Lending Club (LC), a San Francisco-based fintech company, works to facilitate peer-to-peer loans through their online lending platform. Started in 2007, their website allows individuals to publicly post loan applications, which other users can then browse and choose to fund. Company estimates place aggregate loan totals at over $15.98 billion through December 2015, making Lending Club the largest online loan platform in the world.
Simply put, LC is a US peer-to-peer lending company. Where investors provide funding and borrowers return back the payments. Lending club selects and approves the borrowers using many parameters. It is a sort of EBay for loans.
Although mired in scandal (CEO Renaud Laplanche stepped down amidst dropping loan volumes and well-vetted accusations of shady accounting practices), Lending Club still provides an excellent machine learning case study. Luckily, their website makes its historical records publicly available, leading to the interesting question:
This project is to predict the interest rate with various predictor variables. By performing this analysis we will know below information.
What parameters will impact my interest rate? ie., Is loan interest % predictive of FICO credit score alone?
Is loan funded amount are equal for different purpose of loan request? So the person can get loan in that particular loan type.
It is always mentioned that living state plays a important role in interest rate. This hypothesis will be validated.
There is a myth that home ownership will impact FICO scores. It will be validated via this dataset.
Did lending club receive equal number of loans in each month
When we register as a lending club user, you will get access to the borrowers data from lending loan website Lending Club.
This dataset has borrowers details (personal info will be removed) It has the funded amount, interest rate, fico credit score and about 150 variables. Also the row count is around 115K for Q1 2019.
For current analysis, I have taken a simple random sample of 10000 rows. These data are transformed and modified to perform analysis on data.
Describe the method of data collection.
When we register as a lending club borrower/invester, you will get access to the borrowers data from lending loan website Lending Club.
LC also provides loan rejection dataset. But for current analysis, we have used only the borrowers dataset since rejection dataset does not have enough relevant data for analysis.
Download the Loan Statistics from Lending Club WebPage via LendingClub’s API.
Data can also be accessed from LendingClub package provied in R via LendingClub: A Lending Club API Wrapper
source_url <- "https://api.lendingclub.com/api/investor/v1/loans/listing"
raw_data <- httr::GET(source_url, add_headers(Authorization="Vkqakl1lAygRyXRwlKCOyHWG4DE")))
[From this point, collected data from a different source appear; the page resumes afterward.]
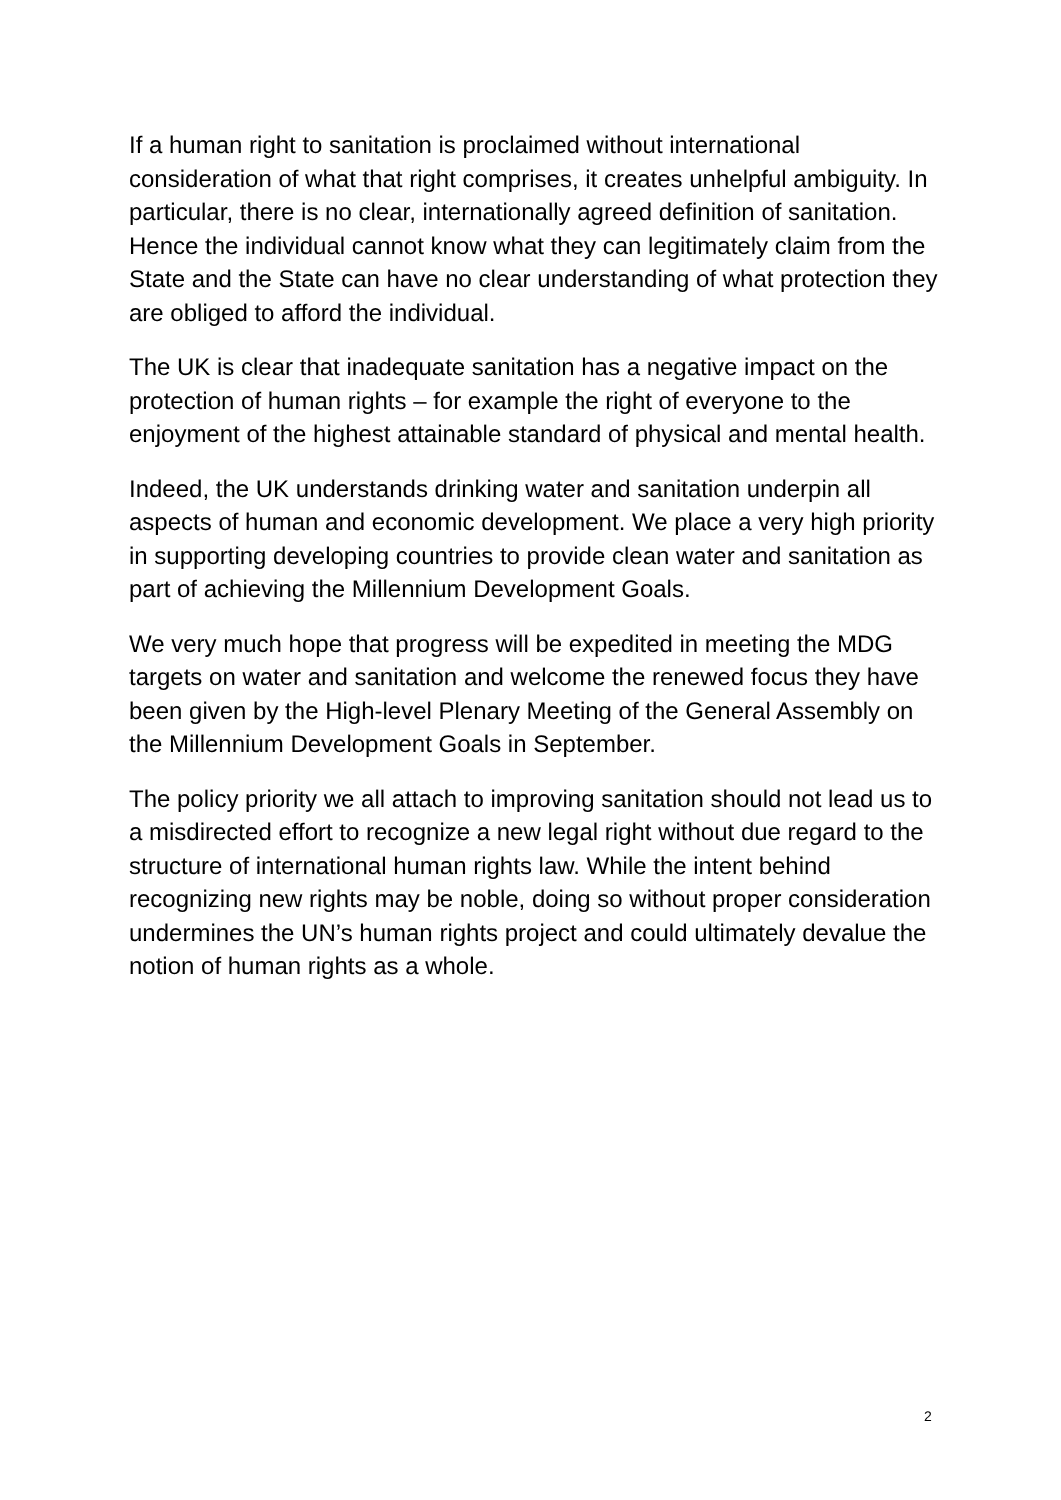If a human right to sanitation is proclaimed without international consideration of what that right comprises, it creates unhelpful ambiguity. In particular, there is no clear, internationally agreed definition of sanitation. Hence the individual cannot know what they can legitimately claim from the State and the State can have no clear understanding of what protection they are obliged to afford the individual.
The UK is clear that inadequate sanitation has a negative impact on the protection of human rights – for example the right of everyone to the enjoyment of the highest attainable standard of physical and mental health.
Indeed, the UK understands drinking water and sanitation underpin all aspects of human and economic development. We place a very high priority in supporting developing countries to provide clean water and sanitation as part of achieving the Millennium Development Goals.
We very much hope that progress will be expedited in meeting the MDG targets on water and sanitation and welcome the renewed focus they have been given by the High-level Plenary Meeting of the General Assembly on the Millennium Development Goals in September.
The policy priority we all attach to improving sanitation should not lead us to a misdirected effort to recognize a new legal right without due regard to the structure of international human rights law. While the intent behind recognizing new rights may be noble, doing so without proper consideration undermines the UN’s human rights project and could ultimately devalue the notion of human rights as a whole.
2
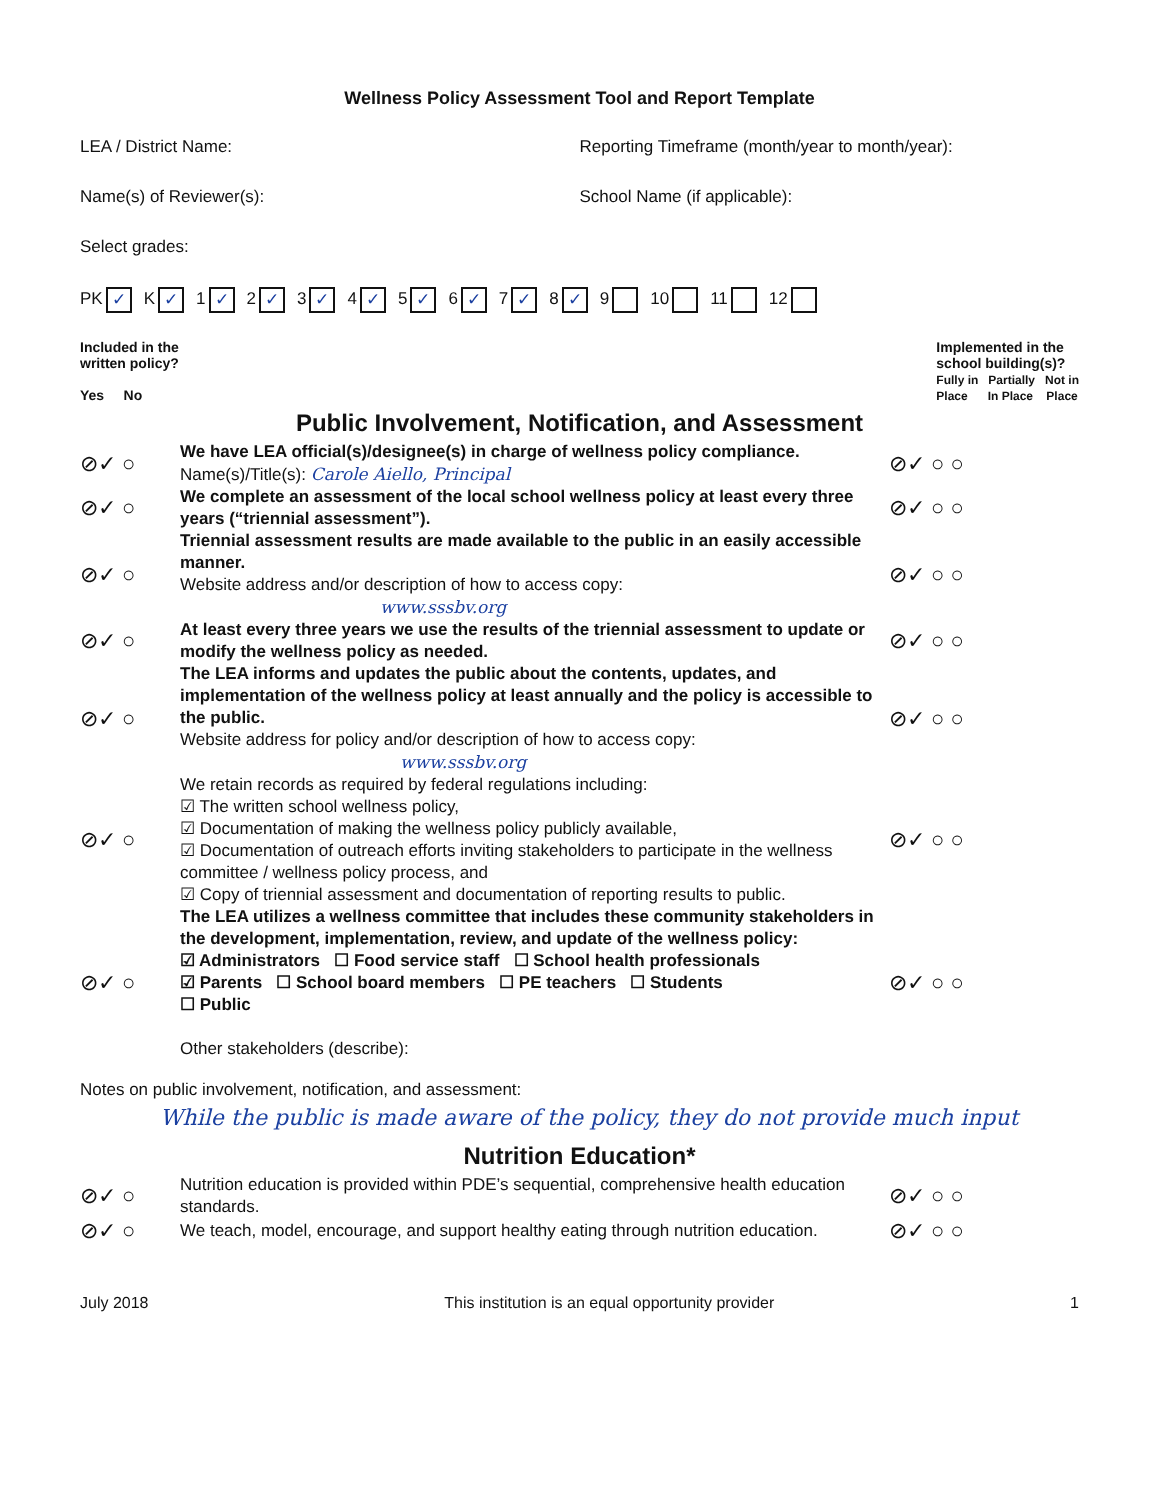Wellness Policy Assessment Tool and Report Template
LEA / District Name: Reporting Timeframe (month/year to month/year):
Name(s) of Reviewer(s): School Name (if applicable):
Select grades:
PK ✓ K ✓ 1 ✓ 2 ✓ 3 ✓ 4 ✓ 5 ✓ 6 ✓ 7 ✓ 8 ✓ 9 10 11 12
Included in the
written policy?
Yes No
Implemented in the
school building(s)?
Fully in Partially Not in
Place In Place Place
Public Involvement, Notification, and Assessment
⊘✓ ○
We have LEA official(s)/designee(s) in charge of wellness policy compliance.
Name(s)/Title(s): Carole Aiello, Principal
⊘✓ ○ ○
⊘✓ ○
We complete an assessment of the local school wellness policy at least every three years (“triennial assessment”).
⊘✓ ○ ○
⊘✓ ○
Triennial assessment results are made available to the public in an easily accessible manner.
Website address and/or description of how to access copy:
www.sssbv.org
⊘✓ ○ ○
⊘✓ ○
At least every three years we use the results of the triennial assessment to update or modify the wellness policy as needed.
⊘✓ ○ ○
⊘✓ ○
The LEA informs and updates the public about the contents, updates, and implementation of the wellness policy at least annually and the policy is accessible to the public.
Website address for policy and/or description of how to access copy:
www.sssbv.org
⊘✓ ○ ○
⊘✓ ○
We retain records as required by federal regulations including:
☑ The written school wellness policy,
☑ Documentation of making the wellness policy publicly available,
☑ Documentation of outreach efforts inviting stakeholders to participate in the wellness committee / wellness policy process, and
☑ Copy of triennial assessment and documentation of reporting results to public.
⊘✓ ○ ○
⊘✓ ○
The LEA utilizes a wellness committee that includes these community stakeholders in the development, implementation, review, and update of the wellness policy:
☑ Administrators ☐ Food service staff ☐ School health professionals
☑ Parents ☐ School board members ☐ PE teachers ☐ Students
☐ Public
Other stakeholders (describe):
⊘✓ ○ ○
Notes on public involvement, notification, and assessment:
While the public is made aware of the policy, they do not provide much input
Nutrition Education*
⊘✓ ○
Nutrition education is provided within PDE’s sequential, comprehensive health education standards.
⊘✓ ○ ○
⊘✓ ○
We teach, model, encourage, and support healthy eating through nutrition education.
⊘✓ ○ ○
July 2018 This institution is an equal opportunity provider 1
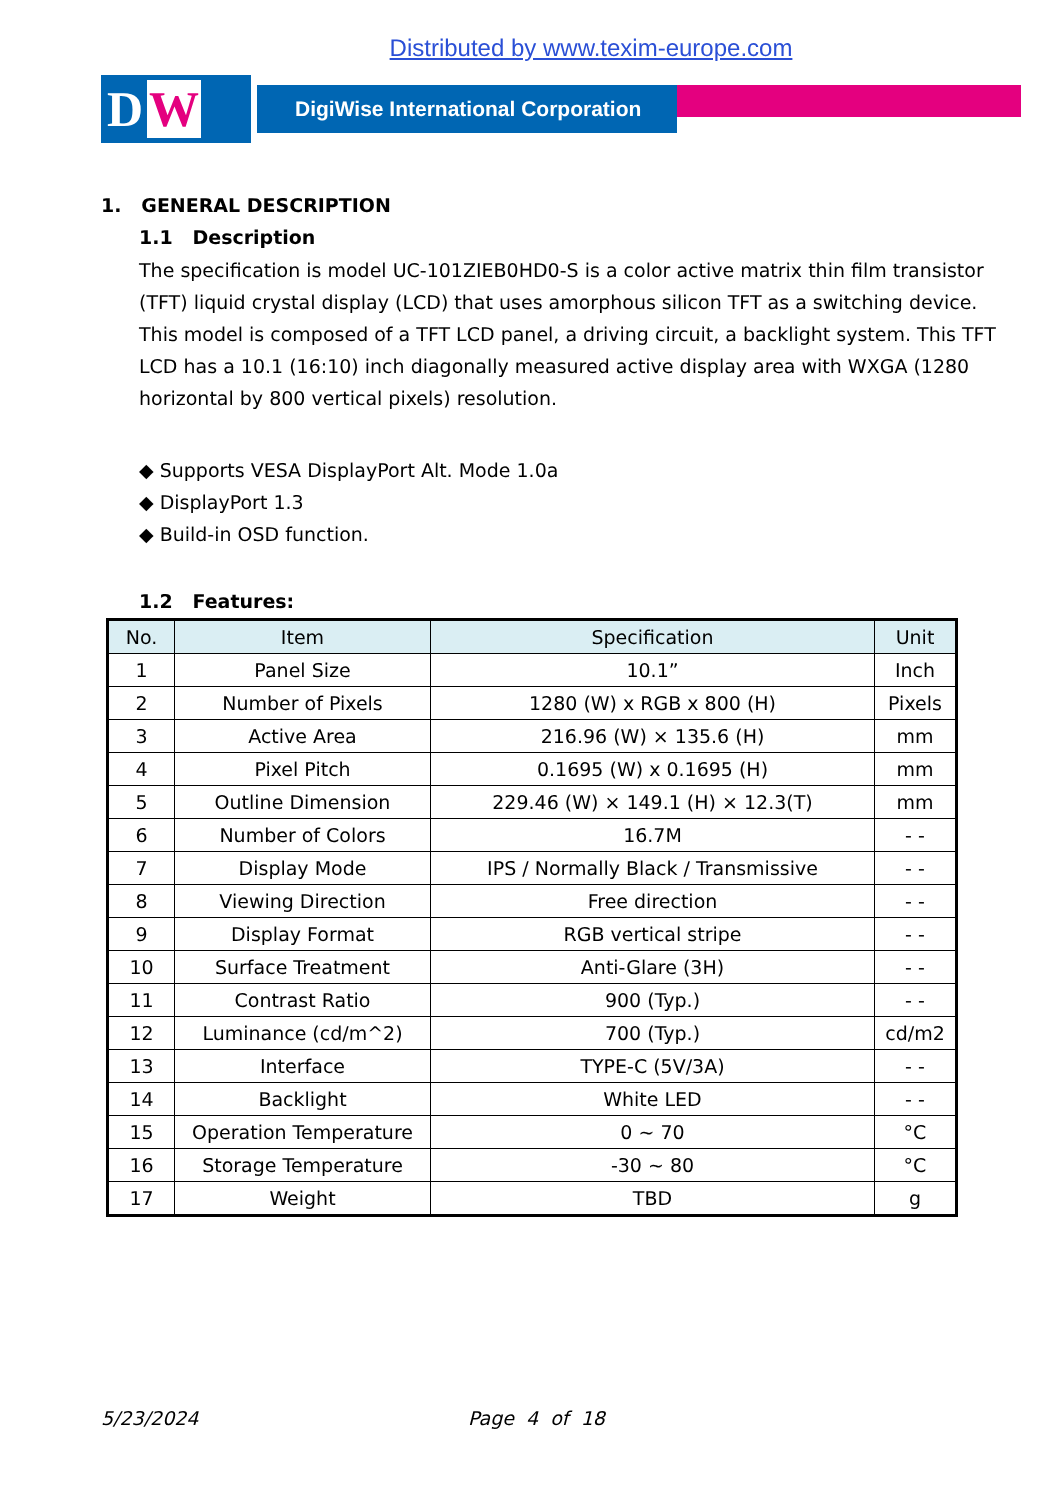Distributed by www.texim-europe.com
D W
DigiWise International Corporation
1. GENERAL DESCRIPTION
1.1 Description
The specification is model UC-101ZIEB0HD0-S is a color active matrix thin film transistor (TFT) liquid crystal display (LCD) that uses amorphous silicon TFT as a switching device. This model is composed of a TFT LCD panel, a driving circuit, a backlight system. This TFT LCD has a 10.1 (16:10) inch diagonally measured active display area with WXGA (1280 horizontal by 800 vertical pixels) resolution.
◆ Supports VESA DisplayPort Alt. Mode 1.0a
◆ DisplayPort 1.3
◆ Build-in OSD function.
1.2 Features:
| No. | Item | Specification | Unit |
| --- | --- | --- | --- |
| 1 | Panel Size | 10.1” | Inch |
| 2 | Number of Pixels | 1280 (W) x RGB x 800 (H) | Pixels |
| 3 | Active Area | 216.96 (W) × 135.6 (H) | mm |
| 4 | Pixel Pitch | 0.1695 (W) x 0.1695 (H) | mm |
| 5 | Outline Dimension | 229.46 (W) × 149.1 (H) × 12.3(T) | mm |
| 6 | Number of Colors | 16.7M | - - |
| 7 | Display Mode | IPS / Normally Black / Transmissive | - - |
| 8 | Viewing Direction | Free direction | - - |
| 9 | Display Format | RGB vertical stripe | - - |
| 10 | Surface Treatment | Anti-Glare (3H) | - - |
| 11 | Contrast Ratio | 900 (Typ.) | - - |
| 12 | Luminance (cd/m^2) | 700 (Typ.) | cd/m2 |
| 13 | Interface | TYPE-C (5V/3A) | - - |
| 14 | Backlight | White LED | - - |
| 15 | Operation Temperature | 0 ~ 70 | °C |
| 16 | Storage Temperature | -30 ~ 80 | °C |
| 17 | Weight | TBD | g |
5/23/2024 Page 4 of 18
raw_data_content <- httr::content(raw_data, as = "text", encoding = "UTF-8")
write.csv(raw_data_content,"LoanStats_securev1_2019Q1.csv")# load data of 2019 Q1
set.seed(7340)
loans_summary_full <- read.csv ("LoanStats_securev1_2019Q1.csv",
header=TRUE, skip=1, sep=",", stringsAsFactors=FALSE, skipNul = TRUE) %>%
select(c(pub_rec_bankruptcies, loan_amnt, funded_amnt, funded_amnt_inv, term, int_rate, emp_length, home_ownership, annual_inc, dti, addr_state,
fico_range_low, fico_range_high, installment, issue_d, loan_status, purpose, loan_amnt, grade)) %>%
mutate(fico_score=(fico_range_low+fico_range_high)/2) %>%
mutate(term1=as.numeric(str_trim(str_replace(term,"months","")))) %>%
select(-fico_range_low,-fico_range_high) %>%
mutate(emp_length=str_replace(emp_length,c("n/a"),"NA")) %>%
mutate(int_rate=(as.numeric(str_replace(as.character(int_rate),"%","")))) %>%
mutate(loan_amnt=(as.integer(str_replace(as.character(loan_amnt),"%","")))) %>%
mutate(issue_d=(dmy(paste("01-", issue_d, sep ="")))) %>%
mutate(total_pymnt=(funded_amnt+(funded_amnt*int_rate*(term1/12))/100)) %>%
filter(!is.na(int_rate))
DT::datatable(loans_summary_full, options = list(pagelength=5))